Growing up in a home torn apart by addiction will change you forever. Some will adhere to the lifestyle and succumb to the darkest parts of themselves, others, like myself, will use the experience to motivate them to be better than their past. Watching my parents fall victim to the seduction of a life filled with temporary invincibility, no responsibility, and fast money, was a nightmare that seemed one I would never wake up from.
Although the rain faltered, and the sun came out, I have been permanently programmed to see the world differently. One of the most difficult, yet impossible, things a person can do is attempt to see a horrific experience as a positive one. For me, finding all of the ways I have been changed by addiction was the first step; the result... the pros outweigh the cons.
Because my parents were on drugs, I have been cursed with the ability to jump to conclusions in the most pessimistic, colossal way. I will always think you’re dead if you don’t answer my phone call the first time I attempt to call you. I will always assume the worst, and I will remain in a complete state of panic until you call me back, and assure me that you’re actually not dead, you were just in the shower.
■ ■ ■ ■
- _TASK ITEM 1_
What are all the things that the essay on growing up with addiction says filled the life whose seduction the writer's parents fell victim to?
- _TASK ITEM 2_
Can you duplicate the part of the essay on growing up with addiction that opens with the words containing "Because my parents" and closes with "in the shower."?
- _TASK ITEM 3_
Does the essay on growing up with addiction agree with each of these statements? (a) The writer calls finding all the ways addiction caused change the first step. (b) The writer concludes that the cons outweigh the pros. (c) The writer stays in a state of panic until a person who missed a call calls back. Answer yes or no for each, quoting the words of the essay that decide it.
You can do this work without the records.
■ ■ ■ ■
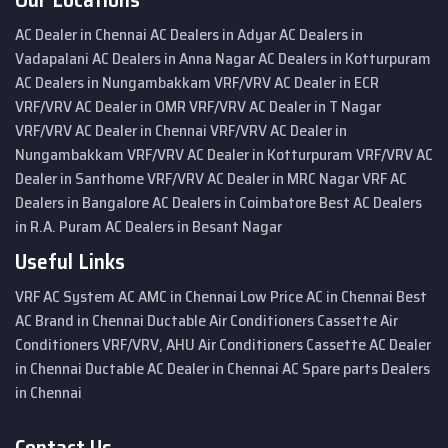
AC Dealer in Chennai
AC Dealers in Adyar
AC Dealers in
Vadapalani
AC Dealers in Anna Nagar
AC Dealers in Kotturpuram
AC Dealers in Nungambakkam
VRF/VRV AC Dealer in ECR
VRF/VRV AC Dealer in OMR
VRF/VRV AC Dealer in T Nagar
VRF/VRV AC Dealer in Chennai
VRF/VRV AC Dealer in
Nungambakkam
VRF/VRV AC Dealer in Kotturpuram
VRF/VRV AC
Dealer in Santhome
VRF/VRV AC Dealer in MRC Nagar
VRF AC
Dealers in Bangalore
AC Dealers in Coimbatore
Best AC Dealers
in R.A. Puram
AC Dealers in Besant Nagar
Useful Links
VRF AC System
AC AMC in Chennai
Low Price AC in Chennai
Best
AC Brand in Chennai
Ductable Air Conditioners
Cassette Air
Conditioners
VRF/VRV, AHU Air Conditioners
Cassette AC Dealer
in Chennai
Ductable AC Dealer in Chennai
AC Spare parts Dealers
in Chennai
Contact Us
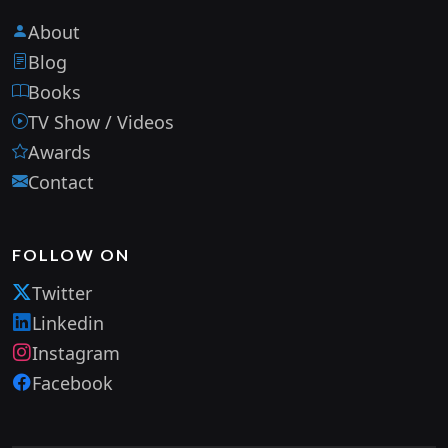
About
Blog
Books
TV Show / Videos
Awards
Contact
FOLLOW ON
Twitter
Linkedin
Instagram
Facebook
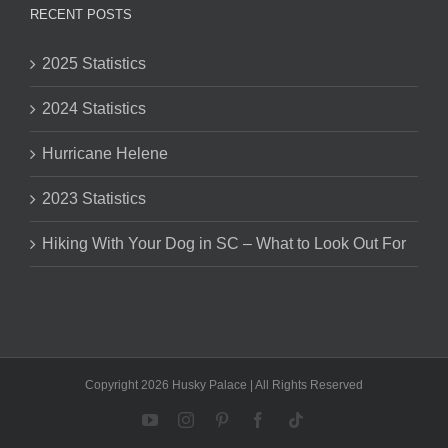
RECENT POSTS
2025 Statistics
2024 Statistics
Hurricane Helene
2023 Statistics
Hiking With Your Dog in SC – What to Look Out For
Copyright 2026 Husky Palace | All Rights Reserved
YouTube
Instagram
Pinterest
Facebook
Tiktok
■ ■ ■ ■
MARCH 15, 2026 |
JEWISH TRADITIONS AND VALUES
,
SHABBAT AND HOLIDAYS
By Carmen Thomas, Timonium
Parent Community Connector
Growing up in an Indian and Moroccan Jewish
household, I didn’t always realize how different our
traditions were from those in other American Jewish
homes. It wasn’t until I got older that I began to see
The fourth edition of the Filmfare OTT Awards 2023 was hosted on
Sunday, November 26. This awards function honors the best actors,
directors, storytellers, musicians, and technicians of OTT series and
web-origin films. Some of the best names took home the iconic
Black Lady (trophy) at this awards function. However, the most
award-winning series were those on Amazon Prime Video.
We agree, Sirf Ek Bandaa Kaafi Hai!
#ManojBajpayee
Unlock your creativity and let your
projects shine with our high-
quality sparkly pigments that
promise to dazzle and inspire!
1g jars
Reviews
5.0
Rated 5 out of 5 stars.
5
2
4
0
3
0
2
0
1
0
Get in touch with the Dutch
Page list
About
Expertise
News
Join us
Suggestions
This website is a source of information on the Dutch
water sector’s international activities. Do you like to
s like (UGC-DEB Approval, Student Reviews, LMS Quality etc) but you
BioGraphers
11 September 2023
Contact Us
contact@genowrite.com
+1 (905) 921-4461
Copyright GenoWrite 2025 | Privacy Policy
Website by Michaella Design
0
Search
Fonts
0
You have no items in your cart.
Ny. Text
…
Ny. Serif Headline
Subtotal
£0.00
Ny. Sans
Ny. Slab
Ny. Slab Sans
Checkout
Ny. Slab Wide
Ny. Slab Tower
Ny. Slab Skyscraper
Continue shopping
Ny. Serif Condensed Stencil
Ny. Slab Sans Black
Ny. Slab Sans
■ ■ ■ ■
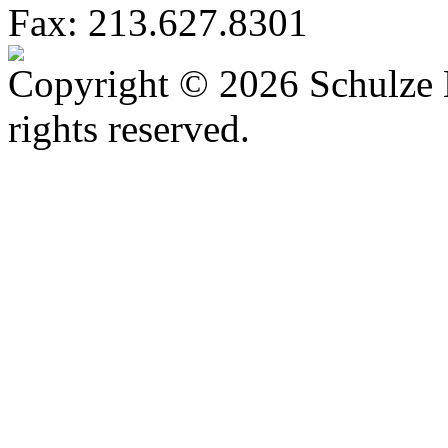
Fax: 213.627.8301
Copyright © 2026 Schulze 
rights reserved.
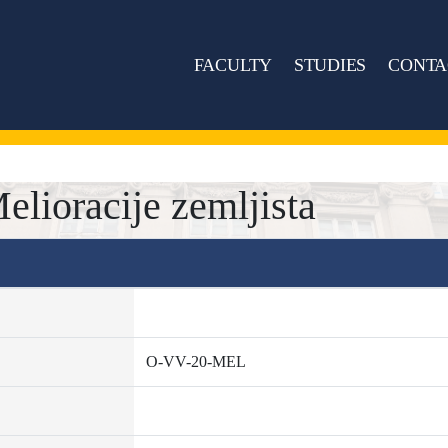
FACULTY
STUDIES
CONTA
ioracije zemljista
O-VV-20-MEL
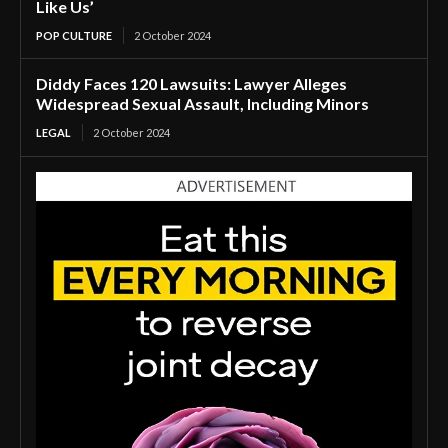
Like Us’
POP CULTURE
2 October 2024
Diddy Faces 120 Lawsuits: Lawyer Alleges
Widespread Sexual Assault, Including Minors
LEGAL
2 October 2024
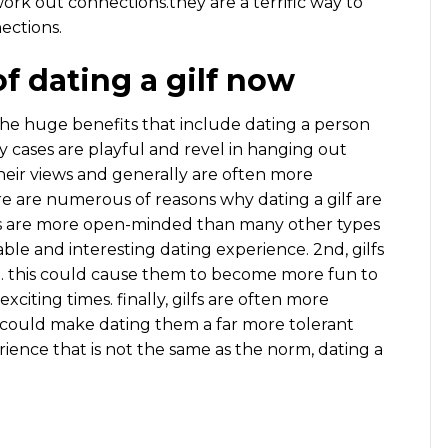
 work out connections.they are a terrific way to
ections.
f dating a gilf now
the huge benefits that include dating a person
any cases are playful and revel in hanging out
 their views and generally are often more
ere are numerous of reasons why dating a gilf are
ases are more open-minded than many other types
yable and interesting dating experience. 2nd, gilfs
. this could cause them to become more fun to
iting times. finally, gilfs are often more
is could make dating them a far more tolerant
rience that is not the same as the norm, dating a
■ ■ ■ ■
- _WRITTEN RESPONSE 1_
temporary invincibility, no responsibility, fast money

- _WRITTEN RESPONSE 2_
Because my parents were on drugs, I have been cursed with the ability to jump to conclusions in the most pessimistic, colossal way. I will always think you’re dead if you don’t answer my phone call the first time I attempt to call you. I will always assume the worst, and I will remain in a complete state of panic until you call me back, and assure me that you’re actually not dead, you were just in the shower.

- _WRITTEN RESPONSE 3_
(a) Yes: "finding all of the ways I have been changed by addiction was the first step"
(b) No: "the pros outweigh the cons"
(c) Yes: "I will remain in a complete state of panic until you call me back"